- ACTIVITÉS -
1. Dans le texte extrait, reformulez s'il vous plaît sous forme de liste plus courte le paragraphe commençant par « Ensuite, je voudrais quand même », en conservant ses faits principaux.
2. Restituez à l'identique le passage du texte extrait qui va de « Ensuite, je voudrais » à « de l'époque. ».

- TEXTE EXTRAIT -
╔══

Ensuite, je voudrais quand même pointer la malhonnêteté de la gauche qui aujourd'hui défend Aurora Martin... mais qui devrait plutôt se demander quand ont été signés les accords donnant naissance
au fameux mandat européen. Ces accords datent du gouvernement Jospin, et je crois me rappeler que M. Jospin n'était pas spécialement dans le camp de MM. Pasqua et de Villiers, les souverainistes
de l'époque.


 


"Il y a les bons Français (ceux qui pensent comme eux) et puis il y a les autres"

╚══

- EXTRAITS DE DONNÉES -
╔══

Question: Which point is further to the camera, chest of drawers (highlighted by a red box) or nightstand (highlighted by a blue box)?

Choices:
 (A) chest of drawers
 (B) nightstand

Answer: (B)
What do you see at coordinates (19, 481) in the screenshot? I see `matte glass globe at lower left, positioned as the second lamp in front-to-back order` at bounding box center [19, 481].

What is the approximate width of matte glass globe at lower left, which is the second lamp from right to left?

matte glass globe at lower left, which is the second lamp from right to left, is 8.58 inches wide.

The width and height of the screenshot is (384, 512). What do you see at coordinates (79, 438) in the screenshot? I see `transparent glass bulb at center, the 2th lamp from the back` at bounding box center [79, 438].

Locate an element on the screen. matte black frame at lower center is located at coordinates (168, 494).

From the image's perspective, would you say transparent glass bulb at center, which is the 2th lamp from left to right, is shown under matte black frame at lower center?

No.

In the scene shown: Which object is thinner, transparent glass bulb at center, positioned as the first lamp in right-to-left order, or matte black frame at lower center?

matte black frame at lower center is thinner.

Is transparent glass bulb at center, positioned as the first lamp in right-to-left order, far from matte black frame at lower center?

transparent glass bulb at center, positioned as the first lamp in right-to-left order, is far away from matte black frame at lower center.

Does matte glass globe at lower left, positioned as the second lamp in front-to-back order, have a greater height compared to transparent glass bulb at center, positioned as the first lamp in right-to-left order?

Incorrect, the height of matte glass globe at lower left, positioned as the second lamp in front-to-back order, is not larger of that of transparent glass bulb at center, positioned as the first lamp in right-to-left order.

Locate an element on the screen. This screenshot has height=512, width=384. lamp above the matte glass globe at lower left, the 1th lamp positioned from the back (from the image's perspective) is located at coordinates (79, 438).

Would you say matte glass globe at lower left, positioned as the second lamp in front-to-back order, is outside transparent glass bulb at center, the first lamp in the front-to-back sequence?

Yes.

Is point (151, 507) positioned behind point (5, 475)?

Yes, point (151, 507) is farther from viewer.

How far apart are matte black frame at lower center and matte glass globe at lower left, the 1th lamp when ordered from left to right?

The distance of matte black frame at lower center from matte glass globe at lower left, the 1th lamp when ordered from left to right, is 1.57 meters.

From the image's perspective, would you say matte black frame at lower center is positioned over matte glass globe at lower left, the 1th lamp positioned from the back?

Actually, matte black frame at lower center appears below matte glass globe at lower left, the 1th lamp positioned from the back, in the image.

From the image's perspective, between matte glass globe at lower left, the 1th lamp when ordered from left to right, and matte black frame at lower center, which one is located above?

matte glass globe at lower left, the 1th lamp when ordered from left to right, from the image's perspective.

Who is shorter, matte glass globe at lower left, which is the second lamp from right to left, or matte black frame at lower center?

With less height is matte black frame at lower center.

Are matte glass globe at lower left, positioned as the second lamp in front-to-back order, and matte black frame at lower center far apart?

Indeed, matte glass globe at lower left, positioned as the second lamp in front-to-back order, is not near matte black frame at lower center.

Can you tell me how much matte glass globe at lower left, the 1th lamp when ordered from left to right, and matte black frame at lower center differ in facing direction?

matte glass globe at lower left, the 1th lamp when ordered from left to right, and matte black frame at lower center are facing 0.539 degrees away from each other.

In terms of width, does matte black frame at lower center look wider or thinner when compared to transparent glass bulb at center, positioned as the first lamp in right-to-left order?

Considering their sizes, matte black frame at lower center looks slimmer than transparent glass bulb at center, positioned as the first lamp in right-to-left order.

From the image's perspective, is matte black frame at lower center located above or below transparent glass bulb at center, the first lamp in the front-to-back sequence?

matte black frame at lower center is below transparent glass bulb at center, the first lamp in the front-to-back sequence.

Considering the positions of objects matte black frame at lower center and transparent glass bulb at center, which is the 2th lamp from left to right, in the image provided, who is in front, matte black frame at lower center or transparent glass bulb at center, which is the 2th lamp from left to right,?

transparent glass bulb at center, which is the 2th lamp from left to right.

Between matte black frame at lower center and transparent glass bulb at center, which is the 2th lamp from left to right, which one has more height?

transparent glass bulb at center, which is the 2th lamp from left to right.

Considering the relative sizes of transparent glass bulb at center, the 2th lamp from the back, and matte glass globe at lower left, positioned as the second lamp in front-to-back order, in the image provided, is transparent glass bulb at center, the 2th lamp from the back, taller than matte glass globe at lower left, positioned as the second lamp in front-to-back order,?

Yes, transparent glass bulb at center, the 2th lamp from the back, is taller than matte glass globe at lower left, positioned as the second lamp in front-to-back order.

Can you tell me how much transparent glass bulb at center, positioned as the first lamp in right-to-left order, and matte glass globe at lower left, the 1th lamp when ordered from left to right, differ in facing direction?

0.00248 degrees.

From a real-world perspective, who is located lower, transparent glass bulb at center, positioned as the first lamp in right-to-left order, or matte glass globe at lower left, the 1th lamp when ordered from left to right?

╚══

- VOS RÉPONSES ÉCRITES -
1.
- Je dénonce la malhonnêteté de la gauche, qui défend aujourd'hui Aurora Martin.
- Elle devrait plutôt se demander quand ont été signés les accords à l'origine du mandat européen.
- Ces accords datent du gouvernement Jospin.
- M. Jospin n'était pas spécialement dans le camp de MM. Pasqua et de Villiers, les souverainistes de l'époque.

2.
Ensuite, je voudrais quand même pointer la malhonnêteté de la gauche qui aujourd'hui défend Aurora Martin... mais qui devrait plutôt se demander quand ont été signés les accords donnant naissance
au fameux mandat européen. Ces accords datent du gouvernement Jospin, et je crois me rappeler que M. Jospin n'était pas spécialement dans le camp de MM. Pasqua et de Villiers, les souverainistes
de l'époque.